How to match string between two words, and repeat this pattern for all two defined words in the string, Regex?


So I want to extract MathML from HTML. For example, I have this string:

<p>Task:&nbsp;</p><math xmlns="http://www.w3.org/1998/Math/MathML"><mrow><mi>x</mi><mo>+</mo><mn>2</mn><mo>=</mo><mn>5</mn></mrow></math><p>&nbsp;find&nbsp;</p><math xmlns="http://www.w3.org/1998/Math/MathML"><msup><mi>x</mi><mn>2</mn></msup></math><p>.</p>

I want to match
<math xmlns="http://www.w3.org/1998/Math/MathML"><mrow><mi>x</mi><mo>+</mo><mn>2</mn><mo>=</mo><mn>5</mn></mrow></math> and <math xmlns="http://www.w3.org/1998/Math/MathML"><msup><mi>x</mi><mn>2</mn></msup></math>

How can I achieve this.

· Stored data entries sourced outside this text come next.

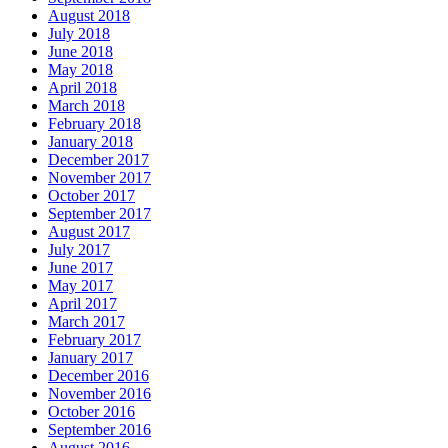
August 2018
July 2018
June 2018
May 2018
April 2018
March 2018
February 2018
January 2018
December 2017
November 2017
October 2017
September 2017
August 2017
July 2017
June 2017
May 2017
April 2017
March 2017
February 2017
January 2017
December 2016
November 2016
October 2016
September 2016
August 2016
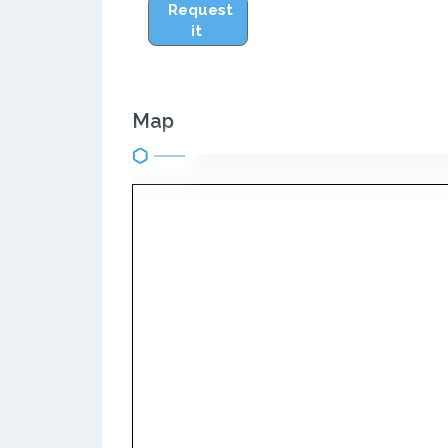
Request
it
Map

I've tried this expression /(<math)(.*)(math>)/g but it matches everything between first <math and last math> words.


Solution

  • By default, the quantifiers are greedy in nature, You just need to make it lazy by placing ? after the *

    const str = `<p>Task:&nbsp;</p><math xmlns="http://www.w3.org/1998/Math/MathML"><mrow><mi>x</mi><mo>+</mo><mn>2</mn><mo>=</mo><mn>5</mn></mrow></math><p>&nbsp;find&nbsp;</p><math xmlns="http://www.w3.org/1998/Math/MathML"><msup><mi>x</mi><mn>2</mn></msup></math><p>.</p>`;
    
    const regex = /(<math)(.*?)(math>)/g;
    
    const result = str.match(regex);
    
    console.log(result.length);
    console.log(result);